Top of Extracted records

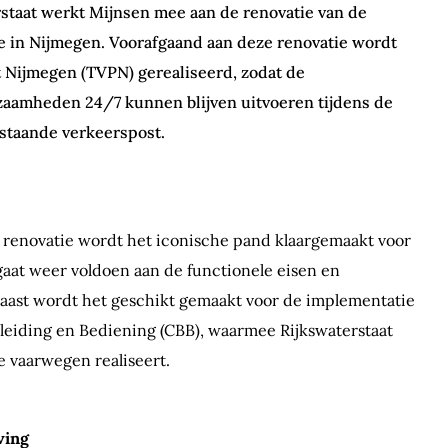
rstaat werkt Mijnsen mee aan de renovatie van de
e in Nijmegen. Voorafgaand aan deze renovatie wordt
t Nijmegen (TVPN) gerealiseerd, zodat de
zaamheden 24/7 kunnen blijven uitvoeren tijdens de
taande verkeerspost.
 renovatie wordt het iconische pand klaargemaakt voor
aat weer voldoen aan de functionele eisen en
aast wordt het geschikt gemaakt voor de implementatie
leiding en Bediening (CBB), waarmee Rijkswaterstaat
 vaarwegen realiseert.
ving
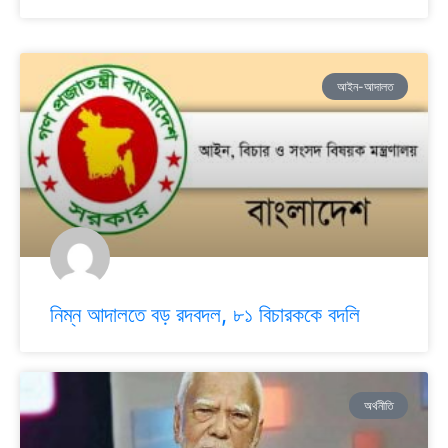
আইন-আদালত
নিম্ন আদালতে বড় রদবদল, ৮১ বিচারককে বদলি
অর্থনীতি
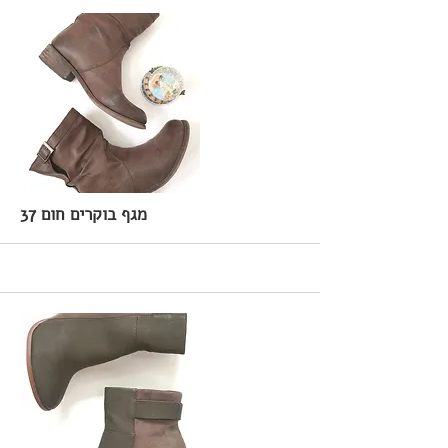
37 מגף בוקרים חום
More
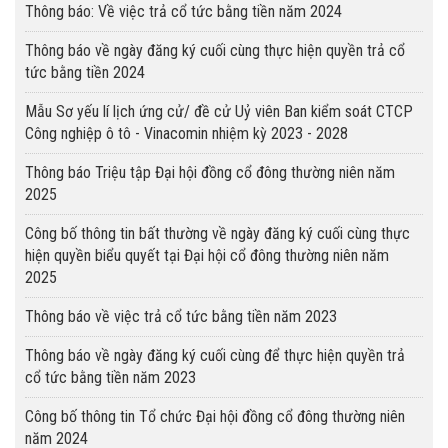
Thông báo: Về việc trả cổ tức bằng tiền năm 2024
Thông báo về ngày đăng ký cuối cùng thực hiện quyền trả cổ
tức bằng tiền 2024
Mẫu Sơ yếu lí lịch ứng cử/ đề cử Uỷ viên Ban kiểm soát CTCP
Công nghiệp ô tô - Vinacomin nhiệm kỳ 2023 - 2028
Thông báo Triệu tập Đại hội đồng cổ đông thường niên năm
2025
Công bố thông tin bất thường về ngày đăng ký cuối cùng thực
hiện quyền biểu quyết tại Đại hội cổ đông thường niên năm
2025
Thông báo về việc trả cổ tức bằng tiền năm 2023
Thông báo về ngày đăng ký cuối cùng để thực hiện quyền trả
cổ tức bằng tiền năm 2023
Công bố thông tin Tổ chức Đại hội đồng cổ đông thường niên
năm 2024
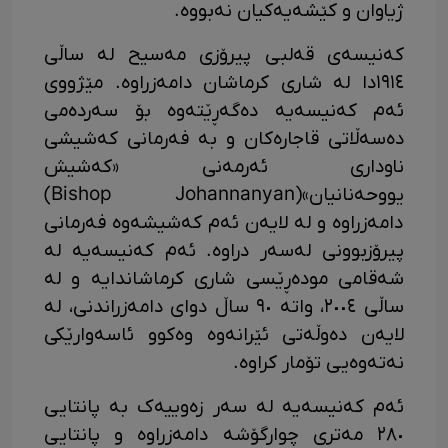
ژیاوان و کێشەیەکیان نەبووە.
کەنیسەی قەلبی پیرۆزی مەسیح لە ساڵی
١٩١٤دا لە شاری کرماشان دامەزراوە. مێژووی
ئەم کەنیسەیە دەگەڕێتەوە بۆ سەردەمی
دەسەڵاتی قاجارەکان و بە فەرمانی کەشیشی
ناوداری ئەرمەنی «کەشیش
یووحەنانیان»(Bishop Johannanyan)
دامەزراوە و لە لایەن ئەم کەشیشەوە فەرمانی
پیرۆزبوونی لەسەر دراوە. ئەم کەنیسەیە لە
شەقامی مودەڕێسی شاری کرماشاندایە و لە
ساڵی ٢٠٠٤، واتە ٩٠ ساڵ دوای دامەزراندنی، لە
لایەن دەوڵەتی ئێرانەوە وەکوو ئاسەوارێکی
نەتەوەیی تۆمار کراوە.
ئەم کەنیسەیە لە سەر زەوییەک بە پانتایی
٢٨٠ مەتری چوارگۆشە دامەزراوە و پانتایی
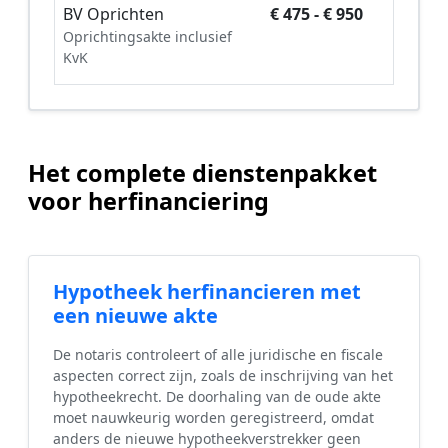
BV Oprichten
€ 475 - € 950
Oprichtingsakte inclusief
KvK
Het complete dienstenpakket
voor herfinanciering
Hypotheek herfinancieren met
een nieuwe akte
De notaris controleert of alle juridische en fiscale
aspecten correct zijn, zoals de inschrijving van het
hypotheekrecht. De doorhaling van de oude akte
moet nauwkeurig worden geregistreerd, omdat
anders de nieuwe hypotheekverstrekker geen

Bottom of Extracted records
Top of Extracted records

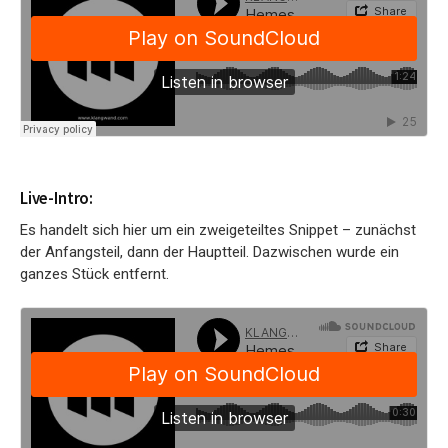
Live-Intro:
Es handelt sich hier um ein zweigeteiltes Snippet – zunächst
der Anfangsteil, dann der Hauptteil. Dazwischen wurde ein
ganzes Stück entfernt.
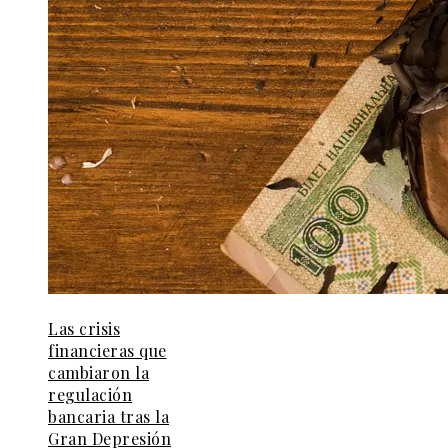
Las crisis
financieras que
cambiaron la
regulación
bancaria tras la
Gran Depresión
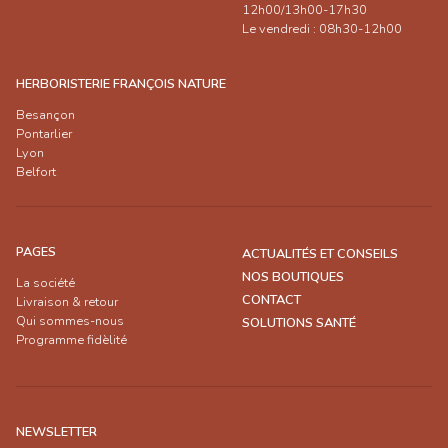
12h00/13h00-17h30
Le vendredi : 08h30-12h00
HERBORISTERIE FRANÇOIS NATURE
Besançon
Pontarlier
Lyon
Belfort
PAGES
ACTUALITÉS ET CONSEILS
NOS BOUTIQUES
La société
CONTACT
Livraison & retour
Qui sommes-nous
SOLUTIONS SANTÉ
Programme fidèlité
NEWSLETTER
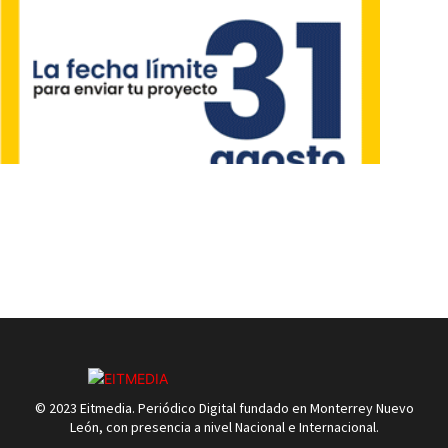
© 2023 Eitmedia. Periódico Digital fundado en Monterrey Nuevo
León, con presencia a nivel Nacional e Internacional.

Bottom of Extracted records

(What needs to be done) Pull out the lines from the one with "BV Oprichten" to the one with "anders de nieuwe hypotheekverstrekker geen", including both, and reproduce them word for word.

(Written answer)
BV Oprichten
€ 475 - € 950
Oprichtingsakte inclusief
KvK
Het complete dienstenpakket
voor herfinanciering
Hypotheek herfinancieren met
een nieuwe akte
De notaris controleert of alle juridische en fiscale
aspecten correct zijn, zoals de inschrijving van het
hypotheekrecht. De doorhaling van de oude akte
moet nauwkeurig worden geregistreerd, omdat
anders de nieuwe hypotheekverstrekker geen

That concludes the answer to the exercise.